FRAGMENTO SELECCIONADO:
◇ ◇ ◇ ◇ ◇

Cómo saludar a la gloriosa Virgen.
Escucha oh Madre al devoto enamorado de tu nombre:
“El cielo se regocija y la tierra se asombra, cuando digo:
Ave María.
Satanás huye, el infierno tiembla, cuando digo: Ave María.
El mundo se vuelve despreciable, los pecados de la carne repugnante, cuando digo: Ave María.
Desaparece la tristeza y vuelve la alegría, cuando digo:
Salve María.
Se disipa la tibieza y el corazón se inflama de amor, cuando digo: Salve María.
Aumenta la devoción, nace la compunción, se acrecienta la esperanza, se intensifica el consuelo, cuando digo:
Salve María.
El ánimo se renueva y se refuerza el empeño en el bien, cuando digo:
Ave María”.
Es tan grande la dulzura de este bendito saludo, que no admite explicación con palabras humanas. Resulta en efecto siempre más elevado y profundo de lo que pueda comprender toda criatura. Por eso doblo una vez más las rodillas delante de ti, Santísima Virgen María, y digo:
“Ave María llena de gracia”.

◇ ◇ ◇ ◇ ◇

TAREA ASIGNADA 1: ¿Qué hacen Satanás y el infierno, según el texto sobre el saludo a la Virgen, cuando se dice "Ave María"?
TAREA ASIGNADA 2: Redacta una continuación del texto sobre el saludo a la Virgen a partir de su última línea.

[Registros de datos]
◇ ◇ ◇ ◇ ◇

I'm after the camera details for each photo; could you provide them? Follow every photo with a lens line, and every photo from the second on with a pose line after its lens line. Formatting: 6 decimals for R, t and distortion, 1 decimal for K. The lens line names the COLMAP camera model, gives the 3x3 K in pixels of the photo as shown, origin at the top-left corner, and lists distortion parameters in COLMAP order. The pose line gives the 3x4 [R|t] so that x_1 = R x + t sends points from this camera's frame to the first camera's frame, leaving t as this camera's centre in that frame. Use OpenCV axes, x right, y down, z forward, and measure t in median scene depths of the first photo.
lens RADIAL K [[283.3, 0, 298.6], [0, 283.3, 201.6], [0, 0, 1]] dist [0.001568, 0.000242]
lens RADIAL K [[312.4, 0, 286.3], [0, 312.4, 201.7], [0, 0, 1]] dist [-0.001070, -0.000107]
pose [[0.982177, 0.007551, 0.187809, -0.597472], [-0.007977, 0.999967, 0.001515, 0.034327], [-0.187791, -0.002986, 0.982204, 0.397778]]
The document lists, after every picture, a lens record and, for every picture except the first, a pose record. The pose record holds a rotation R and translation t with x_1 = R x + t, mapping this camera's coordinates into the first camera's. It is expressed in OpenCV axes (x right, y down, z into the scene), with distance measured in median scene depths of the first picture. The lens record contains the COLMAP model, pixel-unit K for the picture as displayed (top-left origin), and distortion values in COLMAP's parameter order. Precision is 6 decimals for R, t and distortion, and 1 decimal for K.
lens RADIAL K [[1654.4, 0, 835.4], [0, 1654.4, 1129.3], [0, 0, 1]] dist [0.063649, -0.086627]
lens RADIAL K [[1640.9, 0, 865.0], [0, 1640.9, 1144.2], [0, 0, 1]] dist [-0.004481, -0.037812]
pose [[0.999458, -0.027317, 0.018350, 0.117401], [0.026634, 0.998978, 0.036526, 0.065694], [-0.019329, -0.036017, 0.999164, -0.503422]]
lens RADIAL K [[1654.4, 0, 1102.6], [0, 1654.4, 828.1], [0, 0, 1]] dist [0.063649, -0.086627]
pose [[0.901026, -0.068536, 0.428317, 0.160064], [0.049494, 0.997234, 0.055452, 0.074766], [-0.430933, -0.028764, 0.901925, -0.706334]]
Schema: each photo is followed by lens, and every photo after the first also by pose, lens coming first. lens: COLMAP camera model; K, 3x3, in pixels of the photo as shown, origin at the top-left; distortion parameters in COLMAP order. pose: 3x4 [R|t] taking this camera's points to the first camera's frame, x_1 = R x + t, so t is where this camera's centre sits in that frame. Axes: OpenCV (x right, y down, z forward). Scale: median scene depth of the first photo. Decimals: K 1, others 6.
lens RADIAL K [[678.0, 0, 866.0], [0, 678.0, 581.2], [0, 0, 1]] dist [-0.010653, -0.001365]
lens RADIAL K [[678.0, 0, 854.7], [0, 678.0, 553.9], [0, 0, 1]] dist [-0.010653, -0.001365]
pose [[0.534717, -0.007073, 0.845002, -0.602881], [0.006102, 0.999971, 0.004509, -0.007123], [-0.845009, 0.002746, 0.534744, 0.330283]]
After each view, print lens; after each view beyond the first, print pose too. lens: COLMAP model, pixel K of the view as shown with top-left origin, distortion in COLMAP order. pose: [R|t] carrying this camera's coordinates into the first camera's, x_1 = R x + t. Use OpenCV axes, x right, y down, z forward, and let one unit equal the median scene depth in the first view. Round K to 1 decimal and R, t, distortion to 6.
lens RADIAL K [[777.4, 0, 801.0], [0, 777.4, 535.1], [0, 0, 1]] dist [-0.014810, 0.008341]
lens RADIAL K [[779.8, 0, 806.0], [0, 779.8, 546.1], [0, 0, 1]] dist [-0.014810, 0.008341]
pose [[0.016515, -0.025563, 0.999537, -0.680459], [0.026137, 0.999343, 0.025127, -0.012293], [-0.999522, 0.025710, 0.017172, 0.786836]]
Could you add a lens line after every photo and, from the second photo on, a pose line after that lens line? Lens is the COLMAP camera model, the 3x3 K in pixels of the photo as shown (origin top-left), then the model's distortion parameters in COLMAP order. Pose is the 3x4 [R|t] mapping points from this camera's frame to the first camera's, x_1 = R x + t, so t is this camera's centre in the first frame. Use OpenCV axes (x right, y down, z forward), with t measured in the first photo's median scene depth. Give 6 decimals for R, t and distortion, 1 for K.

◇ ◇ ◇ ◇ ◇

CUADRO DE RESPUESTA 1: Satanás huye y el infierno tiembla.

CUADRO DE RESPUESTA 2:
Clementísima Señora mía, Santa María, acepta este tan devoto saludo y, con él, acéptame también a mí, para que pueda yo tener algo que sea de tu agrado, que fortalezca mi confianza en ti, que encienda en mí un amor cada vez más grande y me conserve por siempre devoto a tu santo nombre.
Quiera el cielo que, para satisfacer mi deseo de honrarte y de saludarte eternamente desde lo profundo del corazón, todos mis miembros se transformen en lenguas y las lenguas en voces de fuego. Madre de Dios, quisiera poder dirigirte este saludo como pura y santa ofrenda de oración, en expiación de todas mis culpas, por las cuales he merecido la ira divina, he entristecido gravemente a tu Hijo, he deshonrado y ofendido muy a menudo a ti y a toda la corte celestial.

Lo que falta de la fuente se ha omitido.